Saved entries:
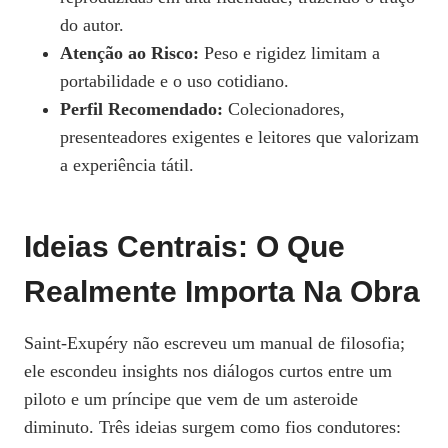
do autor.
Atenção ao Risco:
Peso e rigidez limitam a
portabilidade e o uso cotidiano.
Perfil Recomendado:
Colecionadores,
presenteadores exigentes e leitores que valorizam
a experiência tátil.
Ideias Centrais: O Que
Realmente Importa Na Obra
Saint‑Exupéry não escreveu um manual de filosofia;
ele escondeu insights nos diálogos curtos entre um
piloto e um príncipe que vem de um asteroide
diminuto. Três ideias surgem como fios condutores:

| Written task |
A faithful copy of every entry is needed, omitting each image.

| Written solution |
do autor.
Atenção ao Risco:
Peso e rigidez limitam a
portabilidade e o uso cotidiano.
Perfil Recomendado:
Colecionadores,
presenteadores exigentes e leitores que valorizam
a experiência tátil.
Ideias Centrais: O Que
Realmente Importa Na Obra
Saint‑Exupéry não escreveu um manual de filosofia;
ele escondeu insights nos diálogos curtos entre um
piloto e um príncipe que vem de um asteroide
diminuto. Três ideias surgem como fios condutores:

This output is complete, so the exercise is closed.